Bath was a town wholly given over to pleasure. Mornings were spent at the bath and pump rooms, or else shopping for ribbons and trinkers, browsing in bookshops, or drinking in coffee houses. The afternoons were spent at Harrison's Assembly Rooms at the gaming tables, or drinking tea and perambulating about.

It was Tuesday. The most important social event of every week, which they held a ball. My mother in law would take me into the ballroom. She had a deep game to play, and was prowling for a hudsband 'worthy' enough for me.

The marriage game had its own rules and etiquette, winners and losers, like any other game of chance. The opening bid was an invitation to dance.

I laked no partners to dance with. Gentleman after gentleman came to our table, and my step-mother would give me a signal wether to agree or decline the offer. I went through my paces, as expected, although all I wanted to do was to get out of there as soon as possible. As the night wore on the exertions of the dancers added to the warmth given off by the candelabras and chandeliers. The musky stench of atmosphere close to intolerable.

I was tired of dancing and was ready to send someone off if another asked to dance with me, even if it was the King of England, when a young naval officer presented himself.

"May I request the pleasure?" he bowed before me.

I had been expecting someone else, who had been asking me to dance since the bal began, but i was about to use some of the energy I would use on him and send the officer off. I did not want to dance before I had to, and began to refuse him, but when he straightened up and grinned at me when i looked up at him.

Nicely tanned skin, not too dark. Hair tied back from his face in a low pony tail, and dressed in his unform, he looked very dashing, buttons and buckles shinning, white stocking and white gloves immaculate. Maturity had carved away the boyish roundness from his cheeks and chin, but his sky blue eyes were as expressive as ever and his mouth still quirked up at the corners showing that he had not lost his humour or sweetness of nature. I'm sure that I had changed as much as he, but I knew in an instant that all was the same between us. Very handsome, the girls watched me in envy as I ignored my step mother's signals and jumped up to dance with him. His grin became a smirk and he led me to dance. We still felt the same about each other, i could tell from the look of his eyes and the touch of his hand told me enough. The genthlemen around us stared in disapproval. How could a naval soldier get me to dance more than one song with me. I ususally changed partners every song, but tonight I was done playing my step mother's marriage games.

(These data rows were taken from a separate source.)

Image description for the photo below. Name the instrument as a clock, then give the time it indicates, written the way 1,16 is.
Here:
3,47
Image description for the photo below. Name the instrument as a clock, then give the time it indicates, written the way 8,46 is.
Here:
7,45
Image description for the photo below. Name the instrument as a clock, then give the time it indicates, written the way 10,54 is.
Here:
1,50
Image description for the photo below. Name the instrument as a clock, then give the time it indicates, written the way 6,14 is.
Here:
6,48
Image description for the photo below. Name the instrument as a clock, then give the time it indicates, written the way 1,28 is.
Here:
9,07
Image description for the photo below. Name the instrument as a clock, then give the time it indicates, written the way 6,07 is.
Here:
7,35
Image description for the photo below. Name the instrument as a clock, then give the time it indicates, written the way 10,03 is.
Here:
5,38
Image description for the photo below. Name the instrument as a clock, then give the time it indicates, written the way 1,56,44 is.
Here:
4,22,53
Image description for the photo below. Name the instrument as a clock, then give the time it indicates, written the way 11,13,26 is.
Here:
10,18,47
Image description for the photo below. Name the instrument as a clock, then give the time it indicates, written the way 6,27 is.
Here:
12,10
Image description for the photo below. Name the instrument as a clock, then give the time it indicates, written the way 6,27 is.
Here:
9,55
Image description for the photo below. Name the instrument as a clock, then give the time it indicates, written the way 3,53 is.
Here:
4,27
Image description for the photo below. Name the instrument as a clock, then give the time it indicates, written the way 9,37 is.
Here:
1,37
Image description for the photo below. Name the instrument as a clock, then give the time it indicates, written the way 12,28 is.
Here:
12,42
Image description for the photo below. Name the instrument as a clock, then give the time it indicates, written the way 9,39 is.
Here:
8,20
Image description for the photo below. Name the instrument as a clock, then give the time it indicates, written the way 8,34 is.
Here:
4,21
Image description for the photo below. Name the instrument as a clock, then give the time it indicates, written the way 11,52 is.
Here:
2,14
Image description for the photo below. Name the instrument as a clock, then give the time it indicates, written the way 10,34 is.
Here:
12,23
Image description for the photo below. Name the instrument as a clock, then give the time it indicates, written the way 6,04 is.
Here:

"How did you know I was here?" I asked him as we moved to the steps exactly. He was 18 now, and unlike most men at this time he didn't have a beard, or mustach that was suppose to be handome. He was clean and even more handsome in my opinion, and from the looks i was getting from the rest of the girls, they thought so too.

"I asked around," was all he could say as we danced.

The ball was near an end and he came near me, whispering into my ear. "Meet me!" I looked up at him nodding, "meet me outside."

Trunks went to collect his cloak and sword, and I went back for my wrap. I tripped down the stairs and out of the doors. I stood about looking about, ignoring the link boys' curious looks, fanning myself as if I needed air, although it was scarcely cooler outside than inside the building. Then I heard his whistle.

He was at the archway that marked the beginning of Harrison's Walks that ran down by the Avon.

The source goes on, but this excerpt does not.